Dorian Kachur, manager strategic business services, said Airdrie continues to rank favourably when compared to other Alberta municipalities – the City continues to have the lowest net municipal property taxes per capita when compared to all other Alberta mid-size cities – but there are some concerns looming on the horizon.

“The widening gap between Airdrie and other municipalities is evident. Net municipal property taxes per capita are 39 per cent lower, net equalized tax rates are 40 per cent lower, long-term municipal debit (is) 39 per cent lower and some pressure cracks are starting to show up in our data,” she said. “There’s been a drop in the quality of life and quality and efficiency of services measures that we use on our citizens’ survey in 2017.”

The Citizen Satisfaction index was at its lowest in eight years in 2017, at 3.68 out of five. A survey of City employees showed their satisfaction with workload dropped by six per cent in 2017.

Kachur said continuing to rely on growth to provide for infrastructure and service needs is a concern of staff.

“Will we have the ability to continue to sustain service delivery without burdening residents with major tax increases down the road,” she said. “With spending already very low comparatively, it’ll increasingly be a challenge to provide accustomed levels of service if growth levels off and revenues are insufficient to fund operations.
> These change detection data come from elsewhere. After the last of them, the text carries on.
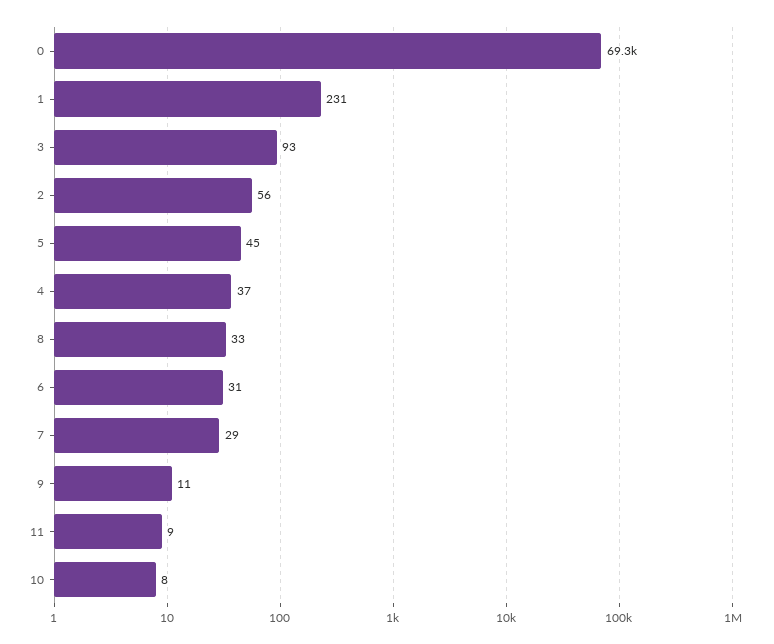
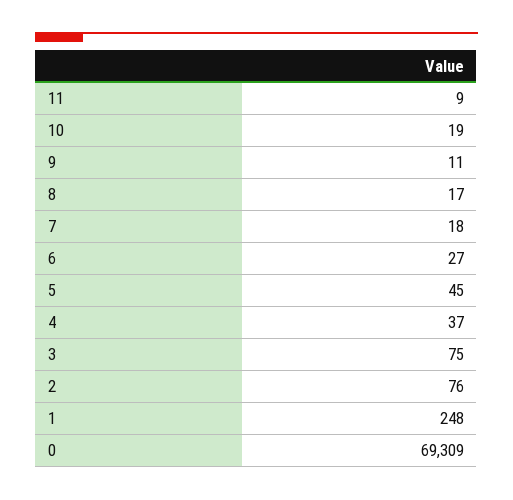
1: 231 -> 248
3: 93 -> 75
2: 56 -> 76
8: 33 -> 17
6: 31 -> 27
7: 29 -> 18
10: 8 -> 19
There is a real concern that Airdrie might be falling too far behind.”

Kachur said staff is employing a number of strategies to mitigate that risk, including the development of a fiscal framework to provide direction to council and the development of an asset management system.
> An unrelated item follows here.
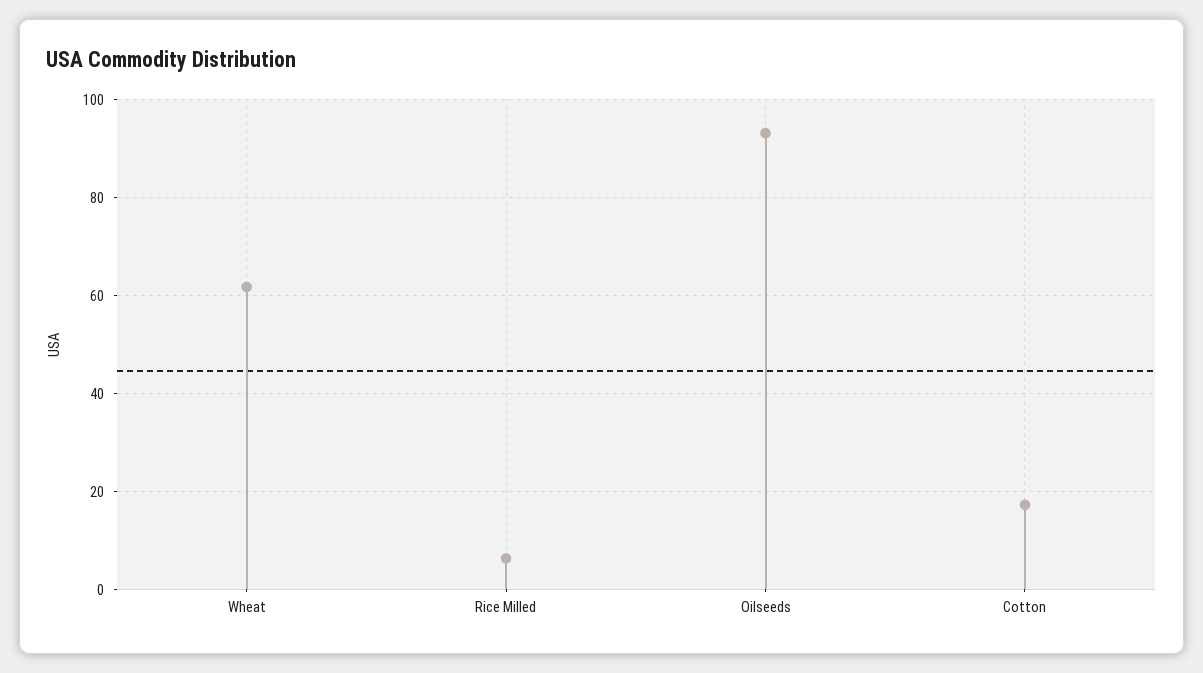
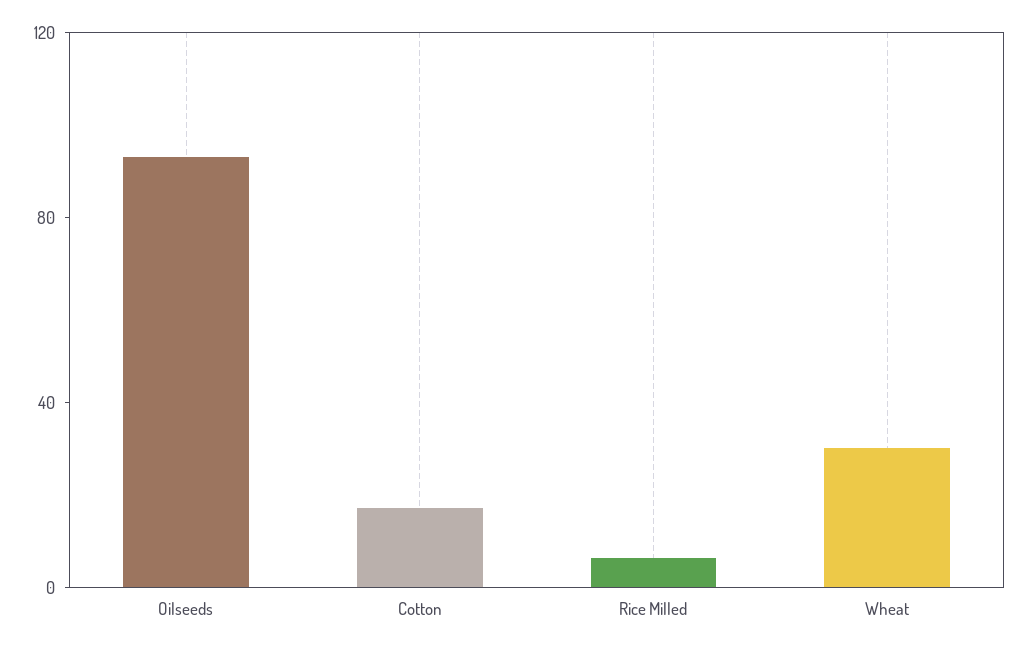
Wheat: 62 -> 30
Mayor Peter Brown said in a press release that council was committed to working with staff to manage the risks and has done so by contributing to the tax stabilization reserve within the 2018 budget.

“As a council, we are committed to looking for ways to maintain our high value for tax dollars while recognizing the pressure of being fiscally sustainable over the long term,” Brown said. “With the tax stabilization fund and small tax increase, along with other programs to ensure efficient services, our goal is to continue to keep costs low for Airdrie residents.”